Often the opinions of former government officials are publicized, scrutinized, and valued because of their inside knowledge and experience. And just as often, I put very little stock in their thoughts, because you never know their motive. Speaking out on an issue or situation they are no longer directly involved in could be netting them money, could be politically motivated, or could simply involve grinding an old axe. And, the aforementioned three former US officials – despite their solid reputations and impressive credentials – are no different. Therefore, I did some personal research on the issue of the peace summit and after speaking to some connected folks, came up with just about the same alarming analysis: the upcoming Middle East peace summit will fail to do much good.
I understand that most Americans aren’t very tuned in to the fight between Israel and Palestine. Most people see the War in Iraq and the ongoing battles in Afghanistan as much more important – and the fact is that our media either creates and/or supports that belief. But we must realize that the Middle East is like a kindergarten playground; every action creates an equal and opposite reaction. Thus, any activity in the Israel/Palestine conflict influences the situations in Iraq, Iran, North Korea, Afghanistan, and so forth.
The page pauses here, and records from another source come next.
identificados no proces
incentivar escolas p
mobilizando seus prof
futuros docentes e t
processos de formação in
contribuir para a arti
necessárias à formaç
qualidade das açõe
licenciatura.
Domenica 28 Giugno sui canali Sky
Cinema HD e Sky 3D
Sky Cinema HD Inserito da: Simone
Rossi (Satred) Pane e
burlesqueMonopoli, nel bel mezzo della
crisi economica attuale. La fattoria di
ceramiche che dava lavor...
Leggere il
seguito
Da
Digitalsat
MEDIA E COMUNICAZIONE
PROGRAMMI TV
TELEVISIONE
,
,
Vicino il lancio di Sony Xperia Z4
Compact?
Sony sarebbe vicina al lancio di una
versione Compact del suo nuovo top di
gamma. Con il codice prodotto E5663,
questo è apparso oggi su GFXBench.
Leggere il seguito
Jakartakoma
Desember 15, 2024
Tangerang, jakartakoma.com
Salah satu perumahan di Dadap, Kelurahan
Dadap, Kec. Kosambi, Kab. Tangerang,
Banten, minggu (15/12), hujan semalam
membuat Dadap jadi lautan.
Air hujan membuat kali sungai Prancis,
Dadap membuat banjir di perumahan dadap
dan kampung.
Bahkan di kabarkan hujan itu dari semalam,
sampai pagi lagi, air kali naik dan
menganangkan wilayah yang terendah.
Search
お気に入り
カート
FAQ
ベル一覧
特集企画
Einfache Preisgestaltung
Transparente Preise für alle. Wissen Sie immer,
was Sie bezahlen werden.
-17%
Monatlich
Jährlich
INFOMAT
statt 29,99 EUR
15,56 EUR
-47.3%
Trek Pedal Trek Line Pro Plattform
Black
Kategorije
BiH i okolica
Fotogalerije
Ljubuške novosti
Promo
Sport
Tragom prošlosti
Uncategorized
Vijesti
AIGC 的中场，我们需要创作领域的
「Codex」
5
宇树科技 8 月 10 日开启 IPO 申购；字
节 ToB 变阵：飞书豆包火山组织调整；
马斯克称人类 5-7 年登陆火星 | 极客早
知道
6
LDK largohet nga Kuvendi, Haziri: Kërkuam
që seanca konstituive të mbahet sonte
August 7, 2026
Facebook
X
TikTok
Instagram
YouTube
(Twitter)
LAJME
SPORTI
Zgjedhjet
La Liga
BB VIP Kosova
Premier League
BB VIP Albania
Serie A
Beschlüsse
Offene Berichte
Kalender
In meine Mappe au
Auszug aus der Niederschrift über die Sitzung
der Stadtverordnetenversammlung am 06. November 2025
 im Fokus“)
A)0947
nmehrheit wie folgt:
Although the fight for the holy land is no longer the sexy war, it is as critical a foreign situation as any in the last 25 years. The United States must play a central role in brokering peace in that territory – if nothing more than to gain back some of the good will we’ve lost in the last five years. That said, we cannot continue handing over a blank check without bringing all the influential parties to the table and working with each of them on an ongoing basis to resolve the situation. The upcoming peace summit is a good start, but if nothing else occurs, it is too little, too late.